BRE . matches any single character.
BRE [fog] matches f or o or g.
BRE a* matches the empty string, or a, or aa, or aaa, etc.
CONTRARY TO POPULAR BELIEF, you may NOT use \ in front of ERE operators such as | to make them work in a BRE. Doing this is a GNU EXTENSION only available in certain GNU programs such as GNU sed and GNU grep.
However, \{m,n\} syntax is supported in BRE, and means the same as {m,n} does in ERE. This is probably where GNU got the inspiration to extend this notation to the | operator.
Extended Regular Expressions (ERE). This is the syntax used by awk and egrep (or grep -E), as well as by Bash's [[ ... =~ ... ]] operator. Even some versions of sed can handle these -- mainly GNU sed (with -r or -E) and BSD sed (with -E).
ERE a+ matches a or aa or .... It does not match the empty string. In other words, the + means "one or more".
ERE ab? is equivalent to regular expression a(b|).
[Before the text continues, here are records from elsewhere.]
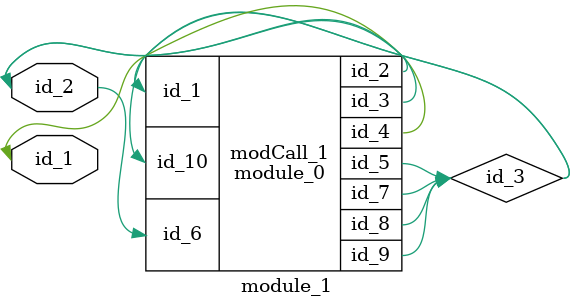
<source format=v>
module module_0 (
    id_1,
    id_2,
    id_3,
    id_4,
    id_5,
    id_6,
    id_7,
    id_8,
    id_9,
    id_10
);
  input wire id_10;
  output wire id_9;
  output wire id_8;
  inout wire id_7;
  input wire id_6;
  inout wire id_5;
  inout wire id_4;
  inout wire id_3;
  inout wire id_2;
  input wire id_1;
  wire id_11, id_12, id_13, id_14;
  assign id_4 = 1;
endmodule
module module_1 (
    id_1,
    id_2
);
  inout wire id_2;
  inout wire id_1;
  wire id_3;
  module_0 modCall_1 (
      id_3,
      id_2,
      id_2,
      id_1,
      id_3,
      id_2,
      id_3,
      id_3,
      id_3,
      id_3
  );
endmodule

</source>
It matches a or ab. In other words, the ? means "optionally once".
ERE a{3} is equivalent to regular expression aaa. It matches aaa only. In other words, "exactly three times".
ERE a{3,} is equivalent to regular expression aaaa*. It matches aaa or aaaa or any longer sequence of as. In other words, "three or more times".
ERE a{,3} is equivalent to regular expression |a|aa|aaa. It matches the empty string or a or aa or aaa. In other words, "up to three times".
ERE a{3,5} is equivalent to regular expression aaa|aaaa|aaaaa. In other words, "between three and five times".
Tcl's Advanced Regular Expressions (ARE).
Extended globs ("extglob") qualify as regular expressions; they have closure, union and grouping operators. The syntax is different from that of EREs -- extended globs use a prefix notation (where the operator appears before its operands), rather than postfix like EREs.
Extglob @(foo|bar) matches either foo or bar. (Union.)
Extglob *(foo) matches 0 or more instances of foo. (Closure.)
Extglob ?(foo) matches 0 or 1 instance of foo. (Like the ? operator in ERE.)
In most implementations, regular expressions are not anchored by default. This means the expression can match any part of the input string, rather than the entire input string. Thus, the BRE abc used in grep (for example) would match the input string abcdefg. If you want grep to act differently, you must specify whether your expressions are anchored at the start of a line, at the end of a line, or both:
grep '^abc' matches an input line of abcde but not 42abc or 42abcde. The ^ at the start of a BRE or ERE causes the expression to be anchored at the start of a line.
grep 'xyz$' matches an input line of tuvwxyz but not xyzzy. The $ at the end of a BRE or ERE anchors the expression at the end of a line.
grep '^abc$' matches an input line of abc only. The expression is anchored at both the start and end of a line.